Among the entries below, find all lines that include "bottom" and copy them.
-- Records for this task follows --
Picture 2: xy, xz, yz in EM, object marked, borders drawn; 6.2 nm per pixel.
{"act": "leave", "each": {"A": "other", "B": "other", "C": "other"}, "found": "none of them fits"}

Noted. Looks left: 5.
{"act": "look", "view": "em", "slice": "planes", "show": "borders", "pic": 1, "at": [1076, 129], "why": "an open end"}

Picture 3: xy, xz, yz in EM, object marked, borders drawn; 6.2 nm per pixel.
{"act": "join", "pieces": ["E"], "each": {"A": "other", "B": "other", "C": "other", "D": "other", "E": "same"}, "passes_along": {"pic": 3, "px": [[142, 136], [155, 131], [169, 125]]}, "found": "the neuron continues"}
-- Records for this task concluded --
-- Records for this task follows --
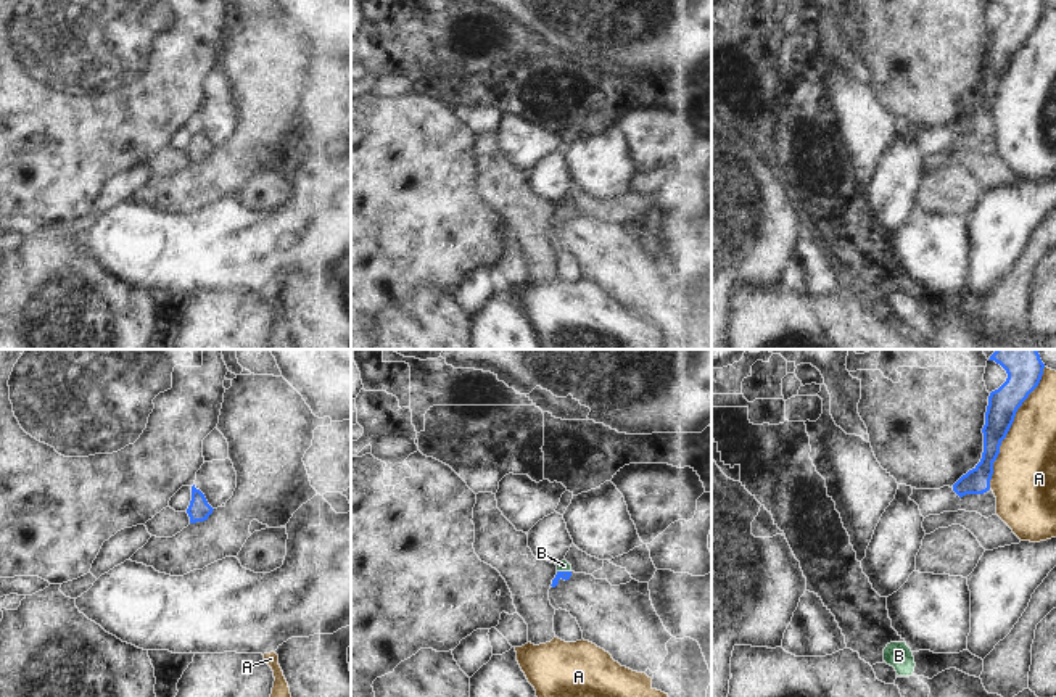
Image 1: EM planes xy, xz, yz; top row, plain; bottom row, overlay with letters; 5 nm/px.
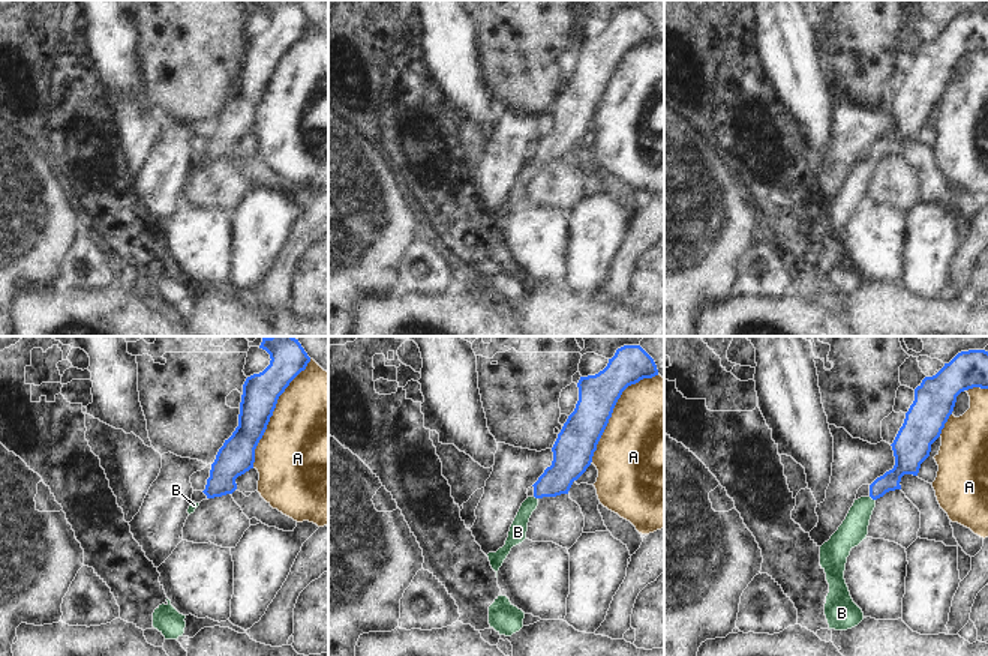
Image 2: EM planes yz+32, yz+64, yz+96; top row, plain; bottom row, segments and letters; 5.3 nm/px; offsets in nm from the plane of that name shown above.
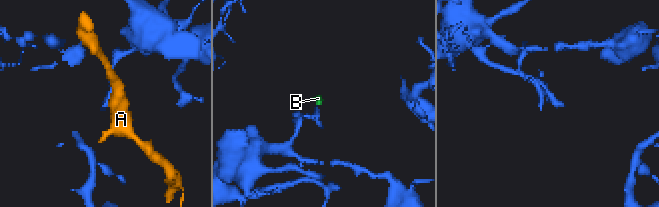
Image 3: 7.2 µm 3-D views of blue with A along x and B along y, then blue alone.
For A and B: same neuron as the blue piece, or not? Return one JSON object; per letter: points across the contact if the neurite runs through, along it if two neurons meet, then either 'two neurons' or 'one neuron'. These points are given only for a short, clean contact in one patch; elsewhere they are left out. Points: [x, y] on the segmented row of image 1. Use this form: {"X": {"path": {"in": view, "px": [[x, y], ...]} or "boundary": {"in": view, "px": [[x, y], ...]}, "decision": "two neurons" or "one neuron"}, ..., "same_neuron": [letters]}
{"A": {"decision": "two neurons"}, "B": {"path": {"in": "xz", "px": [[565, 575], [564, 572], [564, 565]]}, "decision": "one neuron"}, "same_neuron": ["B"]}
-- Records for this task concluded --
-- Records for this task follows --
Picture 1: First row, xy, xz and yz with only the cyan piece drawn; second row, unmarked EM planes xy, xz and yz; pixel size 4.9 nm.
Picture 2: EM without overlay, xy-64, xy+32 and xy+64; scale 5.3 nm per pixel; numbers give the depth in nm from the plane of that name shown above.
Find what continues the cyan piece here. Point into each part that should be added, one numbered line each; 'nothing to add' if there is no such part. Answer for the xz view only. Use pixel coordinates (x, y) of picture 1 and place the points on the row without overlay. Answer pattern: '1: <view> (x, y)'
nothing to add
-- Records for this task concluded --
**Solution for this problem:**
Image 1: EM planes xy, xz, yz; top row, plain; bottom row, overlay with letters; 5 nm/px.
Image 2: EM planes yz+32, yz+64, yz+96; top row, plain; bottom row, segments and letters; 5.3 nm/px; offsets in nm from the plane of that name shown above.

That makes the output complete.